Document text =>
Rule 573. Pretrial Discovery and Inspection.

 (A)  INFORMAL

 Before any disclosure or discovery can be sought under these rules by either party, counsel for the parties shall make a good faith effort to resolve all questions of discovery, and to provide information required or requested under these rules as to which there is no dispute. When there are items requested by one party which the other party has refused to disclose, the demanding party may make appropriate motion. Such motion shall be made within 14 days after arraignment, unless the time for filing is extended by the court. In such motion the party must set forth the fact that a good faith effort to discuss the requested material has taken place and proved unsuccessful. Nothing in this provision shall delay the disclosure of any items agreed upon by the parties pending resolution of any motion for discovery.

 (B)  DISCLOSURE BY THE COMMONWEALTH

   (1)  MANDATORY:

   In all court cases, on request by the defendant, and subject to any protective order which the Commonwealth might obtain under this rule, the Commonwealth shall disclose to the defendant’s attorney all of the following requested items or information, provided they are material to the instant case. The Commonwealth shall, when applicable, permit the defendant’s attorney to inspect and copy or photograph such items.

     (a)   Any evidence favorable to the accused that is material either to guilt or to punishment, and is within the possession or control of the attorney for the Commonwealth;

     (b)   any written confession or inculpatory statement, or the substance of any oral confession or inculpatory statement, and the identity of the person to whom the confession or inculpatory statement was made that is in the possession or control of the attorney for the Commonwealth;

     (c)   the defendant’s prior criminal record;

     (d)   the circumstances and results of any identification of the defendant by voice, photograph, or in-person identification;

     (e)   any results or reports of scientific tests, expert opinions, and written or recorded reports of polygraph examinations or other physical or mental examinations of the defendant that are within the possession or control of the attorney for the Commonwealth;

     (f)   any tangible objects, including documents, photographs, fingerprints, or other tangible evidence; and

     (g)   the transcripts and recordings of any electronic surveillance, and the authority by which the said transcripts and recordings were obtained.

Supplied data =>
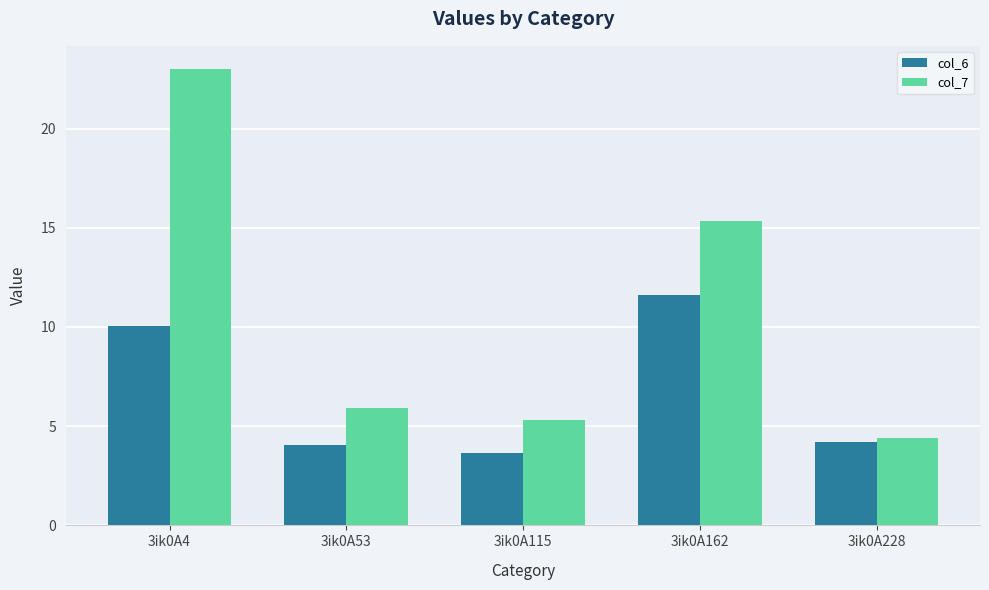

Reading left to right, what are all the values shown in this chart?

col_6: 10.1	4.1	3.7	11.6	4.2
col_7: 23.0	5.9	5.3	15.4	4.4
* * *
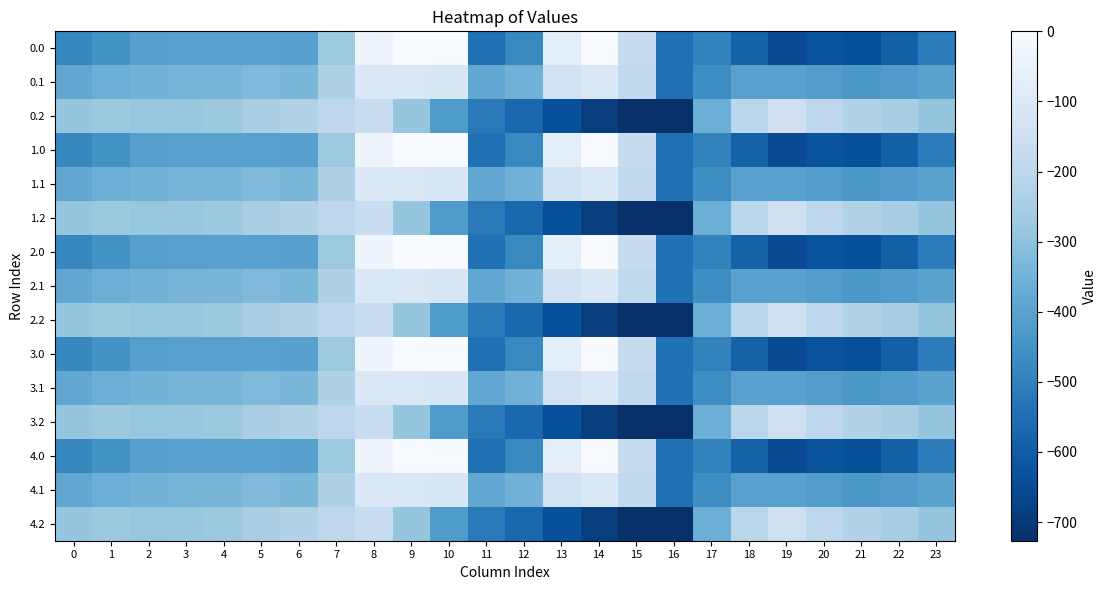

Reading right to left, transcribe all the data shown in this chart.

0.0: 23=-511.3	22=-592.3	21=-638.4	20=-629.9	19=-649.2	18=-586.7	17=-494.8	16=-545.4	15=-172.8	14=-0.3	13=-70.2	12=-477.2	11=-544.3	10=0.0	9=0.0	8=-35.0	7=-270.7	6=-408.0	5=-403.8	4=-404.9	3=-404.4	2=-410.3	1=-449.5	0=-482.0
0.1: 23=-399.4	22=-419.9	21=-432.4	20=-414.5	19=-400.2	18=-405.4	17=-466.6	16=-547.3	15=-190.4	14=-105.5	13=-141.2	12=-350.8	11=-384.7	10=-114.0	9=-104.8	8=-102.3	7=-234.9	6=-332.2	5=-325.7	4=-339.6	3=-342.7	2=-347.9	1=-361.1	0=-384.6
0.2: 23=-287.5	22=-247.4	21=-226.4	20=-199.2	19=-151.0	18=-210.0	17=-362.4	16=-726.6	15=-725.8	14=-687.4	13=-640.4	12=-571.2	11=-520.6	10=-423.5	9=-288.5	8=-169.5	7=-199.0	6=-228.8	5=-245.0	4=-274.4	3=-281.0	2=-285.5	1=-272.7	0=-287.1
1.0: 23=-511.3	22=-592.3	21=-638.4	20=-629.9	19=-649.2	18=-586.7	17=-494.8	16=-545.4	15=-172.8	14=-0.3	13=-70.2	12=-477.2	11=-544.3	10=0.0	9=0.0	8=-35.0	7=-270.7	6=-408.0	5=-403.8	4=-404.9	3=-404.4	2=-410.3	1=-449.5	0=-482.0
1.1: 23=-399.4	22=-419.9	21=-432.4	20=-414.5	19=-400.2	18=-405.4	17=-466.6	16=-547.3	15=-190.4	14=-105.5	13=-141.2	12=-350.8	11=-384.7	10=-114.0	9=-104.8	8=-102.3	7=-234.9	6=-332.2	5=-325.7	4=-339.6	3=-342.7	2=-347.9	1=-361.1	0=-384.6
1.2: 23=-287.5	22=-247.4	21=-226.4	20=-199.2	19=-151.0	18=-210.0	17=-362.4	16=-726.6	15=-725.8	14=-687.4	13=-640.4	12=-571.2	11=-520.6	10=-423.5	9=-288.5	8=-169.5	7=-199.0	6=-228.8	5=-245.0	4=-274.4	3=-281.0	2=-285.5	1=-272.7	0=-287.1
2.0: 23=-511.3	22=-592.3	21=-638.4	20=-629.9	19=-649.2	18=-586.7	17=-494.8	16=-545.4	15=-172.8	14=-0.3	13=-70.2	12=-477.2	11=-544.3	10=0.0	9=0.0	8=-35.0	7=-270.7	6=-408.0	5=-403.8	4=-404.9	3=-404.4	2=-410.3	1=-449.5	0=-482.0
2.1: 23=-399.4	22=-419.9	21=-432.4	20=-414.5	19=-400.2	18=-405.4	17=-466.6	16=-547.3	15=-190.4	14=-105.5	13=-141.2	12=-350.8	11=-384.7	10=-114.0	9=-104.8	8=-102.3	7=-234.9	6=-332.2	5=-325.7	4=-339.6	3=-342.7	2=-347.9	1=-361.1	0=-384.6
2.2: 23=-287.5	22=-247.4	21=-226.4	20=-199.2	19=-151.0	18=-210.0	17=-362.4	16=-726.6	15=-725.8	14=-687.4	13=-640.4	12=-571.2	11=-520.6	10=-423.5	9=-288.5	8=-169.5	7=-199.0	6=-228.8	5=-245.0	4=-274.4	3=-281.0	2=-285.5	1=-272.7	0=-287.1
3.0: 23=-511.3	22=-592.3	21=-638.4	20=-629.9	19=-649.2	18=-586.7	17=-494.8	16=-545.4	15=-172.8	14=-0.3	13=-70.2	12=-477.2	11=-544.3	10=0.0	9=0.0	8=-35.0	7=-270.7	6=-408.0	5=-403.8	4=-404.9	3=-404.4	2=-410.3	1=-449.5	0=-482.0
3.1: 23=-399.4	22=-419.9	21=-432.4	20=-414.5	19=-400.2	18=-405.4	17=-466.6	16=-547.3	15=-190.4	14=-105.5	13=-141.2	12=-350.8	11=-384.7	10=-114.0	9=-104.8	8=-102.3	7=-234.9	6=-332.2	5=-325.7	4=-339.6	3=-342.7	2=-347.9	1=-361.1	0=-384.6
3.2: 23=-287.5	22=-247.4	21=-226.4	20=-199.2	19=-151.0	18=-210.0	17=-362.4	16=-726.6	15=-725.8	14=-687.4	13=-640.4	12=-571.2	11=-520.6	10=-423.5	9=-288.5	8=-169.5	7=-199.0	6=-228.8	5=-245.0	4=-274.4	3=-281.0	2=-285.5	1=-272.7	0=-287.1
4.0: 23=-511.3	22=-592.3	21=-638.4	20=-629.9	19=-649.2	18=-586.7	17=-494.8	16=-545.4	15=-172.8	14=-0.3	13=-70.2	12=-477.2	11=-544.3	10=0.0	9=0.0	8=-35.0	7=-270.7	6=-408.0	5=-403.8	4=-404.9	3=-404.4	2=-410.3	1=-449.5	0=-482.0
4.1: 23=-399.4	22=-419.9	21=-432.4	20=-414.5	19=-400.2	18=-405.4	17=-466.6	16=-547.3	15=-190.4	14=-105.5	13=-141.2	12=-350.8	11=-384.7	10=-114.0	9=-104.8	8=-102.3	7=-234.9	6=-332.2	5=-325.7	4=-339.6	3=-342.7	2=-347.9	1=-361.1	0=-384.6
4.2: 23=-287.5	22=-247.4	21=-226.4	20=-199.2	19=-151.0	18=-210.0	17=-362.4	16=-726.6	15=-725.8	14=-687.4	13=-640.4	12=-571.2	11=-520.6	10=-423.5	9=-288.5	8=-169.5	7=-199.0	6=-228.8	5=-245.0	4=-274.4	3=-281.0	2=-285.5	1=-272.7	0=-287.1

Requirement 1 => Translate this sentence from the rule on pretrial discovery into Spanish: "Such motion shall be made within 14 days after arraignment, unless the time for filing is extended by the court."
Requirement 2 => Pick out every line of the rows that contains the string "left", treating uppercase and lowercase as different.
The rule on pretrial discovery and the rows are unrelated material.

Worked solution 1 => Dicha moción deberá presentarse dentro de los 14 días siguientes a la lectura de cargos, salvo que el tribunal prorrogue el plazo para su presentación.

Worked solution 2 =>
Reading left to right, what are all the values shown in this chart?
Reading right to left, transcribe all the data shown in this chart.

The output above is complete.